时间:2016-12-09 10:31:51      阅读:480      评论:0      收藏:0      [点我收藏+]

标签:应用   参数   模型   ade   imp   错误   mst   os.path   row   

我们讨论了去噪自动编码机(dA),并讨论了Theano框架实现的细节。在本节中,我们将讨论去噪自动编码机(dA)的主要应用,即组成堆叠自动编码机(SdA),我们将以MNIST手写字母识别为例,用堆叠自动编码机(SdA)来解决这一问题。

堆叠自动编码机(SdA)是由一系列去噪自动编码机堆叠而成,每个去噪自动编码机的中间层(即编码层)作为下一层的输入层,这样一层一层堆叠起来,构成一个深层网络,这些网络组成堆叠去噪自动编码机(SdA)的表示部分。这部分通过无监督学习,逐层进行培训,每一层均可以还原加入随机噪音后的输入信号,而此时在每个去噪自动编码机(dA)中间层即编码层的输出信号,可以视为原始输入信号的某种表示,是对原始输入信号的某种简化表示。

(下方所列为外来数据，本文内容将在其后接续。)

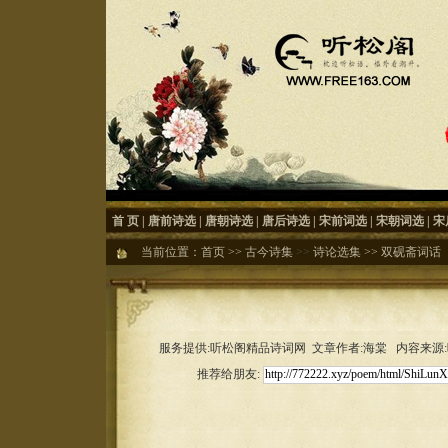
首 页
|
唐前诗选
|
唐朝诗选
|
唐后诗选
|
宋前词选
|
宋朝词选
|
宋
当前位置：
首页
>>
古今诗集
>>
诗论选集
>>
双砚斋词话
服务提供:听松阁精品诗词网 文章作者:海棠 内容来源:听松
推荐给朋友: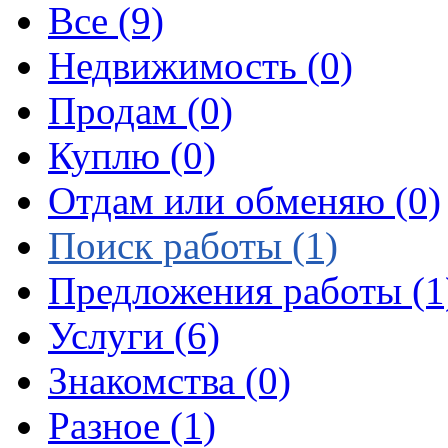
Все
(9)
Недвижимость
(0)
Продам
(0)
Куплю
(0)
Отдам или обменяю
(0)
Поиск работы
(1)
Предложения работы
(1
Услуги
(6)
Знакомства
(0)
Разное
(1)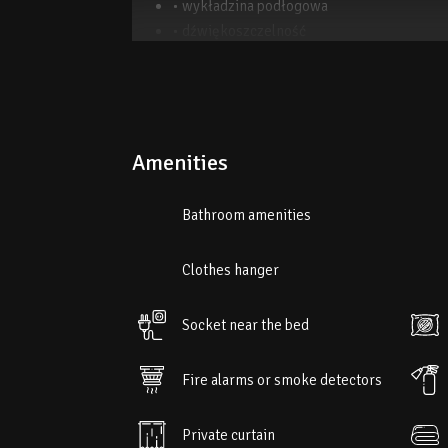
• wykładzina podłogowa
• dźwiękoszczelność
• pościel
• dojście na wyższe piętra tylko schodami
• papier toaletowy
Bezpłatne WiFi!
Amenities
Dla palących: ​
Palenie zabronione
Bathroom amenities
Parking: ​
Clothes hanger
Bezpłatnie!
Bezpłatny parking prywatny jest dostę
Socket near the bed
Fire alarms or smoke detectors
Private curtain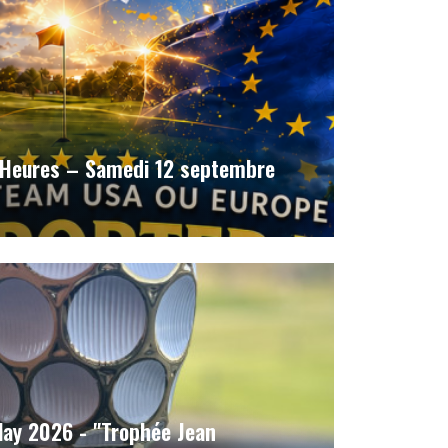
 Heures – Samedi 12 septembre
ay 2026 - "Trophée Jean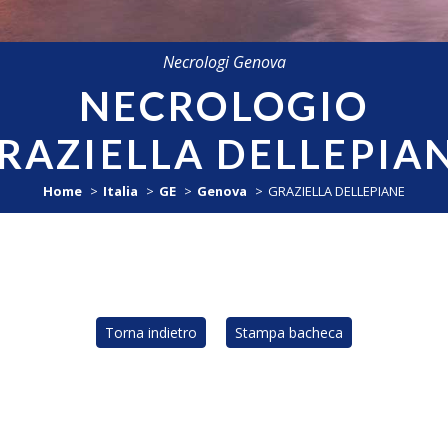
Necrologi Genova
NECROLOGIO
RAZIELLA DELLEPIA
Home
Italia
GE
Genova
GRAZIELLA DELLEPIANE
Torna indietro
Stampa bacheca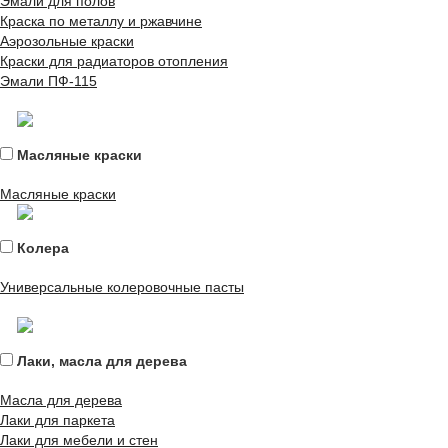
Эмали для полов
Краска по металлу и ржавчине
Аэрозольные краски
Краски для радиаторов отопления
Эмали ПФ-115
Масляные краски
Масляные краски
Колера
Универсальные колеровочные пасты
Лаки, масла для дерева
Масла для дерева
Лаки для паркета
Лаки для мебели и стен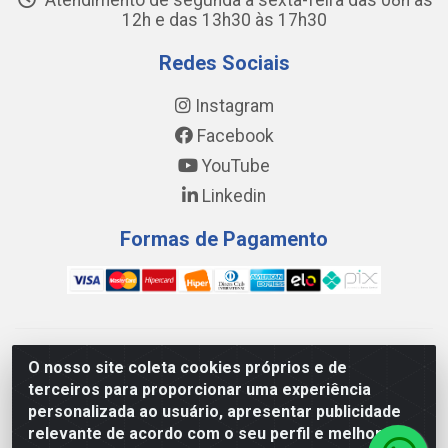
Atendimento de segunda a sexta-feira das 08h às
12h e das 13h30 às 17h30
Redes Sociais
Instagram
Facebook
YouTube
Linkedin
Formas de Pagamento
WING DISTRIBUIDORA COMÉRCIO E LOGÍSTICA DE MATERIAL
O nosso site coleta cookies próprios e de
DE CONSTRUÇÕES LTDA - AV. DA INTEGRAÇÃO, 790 -
terceiros para proporcionar uma experiência
PATRÍCIA GOMES, CAUCAIA/CE - CEP 61.604-505 - CNPJ
personalizada ao usuário, apresentar publicidade
17.523.384/0001-20
relevante de acordo com o seu perfil e melhorar a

当将所有去噪自动编机(dA)堆叠形成的网络训练完成之后,再把最后一层的中间层即编码接入逻辑回归网络,作为其输入层,这样就形成了一个新的多层BP网络,隐藏层之间的权值,就是前面利用去噪自动编码机(dA)逐层训练时所得到的权值矩阵。然后将这个网络视为一个标准的BP网络,利用我们原来的BP网络算法,进行监督学习,最后达到我们希望的状态。

可能读者会有疑问,为什么直接就用多层BP网络呢?这样先逐层训练去噪自动编码机(SdA),然后再组成BP网络,进行监督学习,好像很麻烦呀。其实BP网络诞生之初,就有人基于这个做具有多个隐藏层的深度网络了。但是人们很快就发现,基于误差反向传播的BP网各,利用随机梯度下降算法来调整权值,但是随着层数的加深,离输出层越远的隐藏层,其权值调整量将递减,最后导致这种深度网络学习速度非常慢,直接限制了其的使用,因此在深度学习崛起之前,深层网络基本没有实际成功的应用案例。 从我们的堆叠自动编码机(SdA)来看,我们首先通过逐层非监督学习方式训练独立的去噪自动编码机,可以视为神经网络自动发现问题域的特征的过程,通过自动特征提取,来找到解决问题的最优特征。而去噪自动编码机(SdA)的训练,可以视为已经对多层BP网络进行了初步训练,最后的监督学习是对网络权值的微调优化。这样可以较好的解决深度BP网各学习收敛速度慢的问题,使其具有实用价值。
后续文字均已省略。